Her friend Jackson shares these visions of a different world--and together, they manage both to remember the way things ought to be, and to plan a daring mission that will reset the universe once again. Sarah must figure out what has changed, and why, and how she can fix it--how she can find her way to another otherwhen.
Jaime says....

Neverwas was just as amazing, for me, as Amber House. Maybe even more so! I absolutely loved this book! It begins at the exact same place in the story as Amber House began. I know, that sounds strange, but it is true. Except, things are very different. The events at the end of Amber House have changed the world. Have changed history itself. And Sarah does not remember. Not at first. But Sammy and Jackson know that things aren't right.

In this installment, segregation is alive and well. Wars that were won in our history, in Amber House's history, were lost in this history.
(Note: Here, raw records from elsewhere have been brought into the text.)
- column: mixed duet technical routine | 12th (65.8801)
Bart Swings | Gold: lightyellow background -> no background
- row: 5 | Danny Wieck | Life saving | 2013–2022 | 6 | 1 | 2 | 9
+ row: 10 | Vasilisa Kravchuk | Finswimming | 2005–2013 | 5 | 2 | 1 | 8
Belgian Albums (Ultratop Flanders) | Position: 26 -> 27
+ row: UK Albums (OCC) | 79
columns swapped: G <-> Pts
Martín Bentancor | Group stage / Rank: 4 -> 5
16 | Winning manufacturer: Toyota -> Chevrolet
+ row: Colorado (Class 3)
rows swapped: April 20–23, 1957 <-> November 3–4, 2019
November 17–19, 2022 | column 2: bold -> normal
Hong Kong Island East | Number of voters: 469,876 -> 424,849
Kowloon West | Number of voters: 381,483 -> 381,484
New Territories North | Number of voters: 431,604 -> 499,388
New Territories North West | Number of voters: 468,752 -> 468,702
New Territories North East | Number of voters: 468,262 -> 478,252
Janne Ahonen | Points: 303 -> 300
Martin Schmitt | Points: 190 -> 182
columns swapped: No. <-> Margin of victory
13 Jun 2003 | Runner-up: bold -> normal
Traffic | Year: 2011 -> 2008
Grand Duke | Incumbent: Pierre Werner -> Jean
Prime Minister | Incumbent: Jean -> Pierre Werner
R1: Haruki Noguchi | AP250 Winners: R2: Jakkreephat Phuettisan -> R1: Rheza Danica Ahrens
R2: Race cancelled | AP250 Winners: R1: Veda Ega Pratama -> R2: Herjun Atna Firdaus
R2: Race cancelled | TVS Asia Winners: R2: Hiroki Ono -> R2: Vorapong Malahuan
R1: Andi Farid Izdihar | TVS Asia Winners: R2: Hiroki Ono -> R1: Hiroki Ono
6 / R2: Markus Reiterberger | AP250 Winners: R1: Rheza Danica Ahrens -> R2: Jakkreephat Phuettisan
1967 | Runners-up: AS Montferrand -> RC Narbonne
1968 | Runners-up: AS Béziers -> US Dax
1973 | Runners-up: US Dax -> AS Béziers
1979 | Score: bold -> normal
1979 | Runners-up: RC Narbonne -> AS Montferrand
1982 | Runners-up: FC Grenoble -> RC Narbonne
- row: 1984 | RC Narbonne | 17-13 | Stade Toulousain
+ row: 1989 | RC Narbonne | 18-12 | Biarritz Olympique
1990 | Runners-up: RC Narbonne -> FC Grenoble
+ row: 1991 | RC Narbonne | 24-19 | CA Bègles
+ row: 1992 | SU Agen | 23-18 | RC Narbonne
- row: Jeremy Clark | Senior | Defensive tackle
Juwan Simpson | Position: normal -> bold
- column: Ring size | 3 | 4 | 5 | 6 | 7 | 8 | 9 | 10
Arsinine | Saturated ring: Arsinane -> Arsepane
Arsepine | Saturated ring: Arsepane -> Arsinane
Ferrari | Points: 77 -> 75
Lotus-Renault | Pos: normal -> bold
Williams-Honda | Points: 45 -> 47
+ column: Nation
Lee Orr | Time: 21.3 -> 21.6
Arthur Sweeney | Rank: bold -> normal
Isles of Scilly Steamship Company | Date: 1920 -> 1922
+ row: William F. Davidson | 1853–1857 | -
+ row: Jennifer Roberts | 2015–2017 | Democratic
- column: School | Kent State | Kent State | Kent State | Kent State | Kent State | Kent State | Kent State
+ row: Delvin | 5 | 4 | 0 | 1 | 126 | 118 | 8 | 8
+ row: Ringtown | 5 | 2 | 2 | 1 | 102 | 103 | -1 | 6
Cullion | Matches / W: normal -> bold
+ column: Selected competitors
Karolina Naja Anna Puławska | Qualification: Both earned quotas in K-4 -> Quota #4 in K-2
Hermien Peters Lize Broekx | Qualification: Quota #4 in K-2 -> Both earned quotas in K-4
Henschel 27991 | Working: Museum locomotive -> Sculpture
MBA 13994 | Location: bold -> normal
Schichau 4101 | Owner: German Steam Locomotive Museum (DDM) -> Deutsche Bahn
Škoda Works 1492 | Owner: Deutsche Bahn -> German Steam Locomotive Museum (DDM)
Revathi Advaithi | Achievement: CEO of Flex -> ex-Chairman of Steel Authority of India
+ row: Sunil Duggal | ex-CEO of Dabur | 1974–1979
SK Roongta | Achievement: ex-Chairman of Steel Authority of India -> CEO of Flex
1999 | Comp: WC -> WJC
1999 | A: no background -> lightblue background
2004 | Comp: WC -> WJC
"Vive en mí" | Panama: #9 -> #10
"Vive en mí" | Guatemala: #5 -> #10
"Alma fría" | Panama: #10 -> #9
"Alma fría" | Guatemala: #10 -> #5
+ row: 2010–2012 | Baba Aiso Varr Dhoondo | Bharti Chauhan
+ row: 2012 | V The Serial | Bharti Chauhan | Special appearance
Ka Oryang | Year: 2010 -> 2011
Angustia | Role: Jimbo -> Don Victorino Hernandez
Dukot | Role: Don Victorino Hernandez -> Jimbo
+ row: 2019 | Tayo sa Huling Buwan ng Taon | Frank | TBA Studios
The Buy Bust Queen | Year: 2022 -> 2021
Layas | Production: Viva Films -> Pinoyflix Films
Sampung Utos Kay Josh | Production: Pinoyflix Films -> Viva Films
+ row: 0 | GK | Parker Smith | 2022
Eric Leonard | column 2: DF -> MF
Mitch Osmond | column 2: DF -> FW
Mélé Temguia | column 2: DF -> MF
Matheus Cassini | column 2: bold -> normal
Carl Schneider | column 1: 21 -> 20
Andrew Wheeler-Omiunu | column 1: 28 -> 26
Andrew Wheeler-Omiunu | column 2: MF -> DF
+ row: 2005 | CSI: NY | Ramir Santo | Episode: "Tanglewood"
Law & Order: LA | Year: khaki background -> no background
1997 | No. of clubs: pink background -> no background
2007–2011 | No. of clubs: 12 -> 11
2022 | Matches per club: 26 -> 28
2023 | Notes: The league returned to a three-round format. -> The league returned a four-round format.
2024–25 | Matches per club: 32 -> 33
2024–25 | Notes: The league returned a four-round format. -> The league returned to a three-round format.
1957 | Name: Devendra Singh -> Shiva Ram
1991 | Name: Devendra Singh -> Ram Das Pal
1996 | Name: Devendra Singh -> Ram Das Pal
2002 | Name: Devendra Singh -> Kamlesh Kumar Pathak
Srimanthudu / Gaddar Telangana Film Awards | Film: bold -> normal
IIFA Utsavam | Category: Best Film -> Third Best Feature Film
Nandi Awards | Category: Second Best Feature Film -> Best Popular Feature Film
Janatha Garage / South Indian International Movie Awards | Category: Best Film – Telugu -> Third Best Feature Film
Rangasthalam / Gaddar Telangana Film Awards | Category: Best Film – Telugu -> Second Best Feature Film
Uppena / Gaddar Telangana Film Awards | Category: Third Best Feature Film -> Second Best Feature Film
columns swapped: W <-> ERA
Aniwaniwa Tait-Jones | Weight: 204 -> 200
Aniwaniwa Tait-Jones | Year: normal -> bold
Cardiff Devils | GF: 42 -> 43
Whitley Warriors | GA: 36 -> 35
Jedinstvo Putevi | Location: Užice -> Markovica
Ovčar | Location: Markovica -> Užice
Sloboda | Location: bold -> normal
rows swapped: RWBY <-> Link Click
Many things, politically, are very different. The people are very different. Sarah's parents are together and in love in this story. Her mom and grandma were close and had a loving relationship. Her mom is a good mom, overprotective, kind and nurturing. There are so many things that I could go into with this story, but I feel like it is one that you should read and learn for yourself. This book is special, to me. The relationships are special. The struggles are heartbreaking. The segregation is not an easy thing to read about. But there are so many good things in this story. So many good lessons to learn. It will make your heart swell, and then rip it right back out. One of my favorite parts about this book was seeing the changes in the people involved in the story. How different they were in this reality. And yet, at their core, there were still aspects that were the same. You are you, no matter the circumstance. There are parts of us that are to the core, that are unchanging, no matter what world we come from, no matter our history.

I think the authors truly stepped up their game with this second book, and I could not be more impressed. I can't wait for the final book, especially after that ending. I think that it could be something truly spectacular, and I can't wait to be a part of it. The final thing that I want to say is this: Yes, there is segregation in the story. It is a part of the world they live in. But it is in no way glorified. It is portrayed exactly as it should be. As an awful, horrific part of our history. Something that should be fought against, something that should never be allowed to happen again. Something that should have never been, that should never have been in the pages of our history books to begin with. So, on that note, I hope that you run to the store or Amazon or your local library, and bring this series home and enjoy!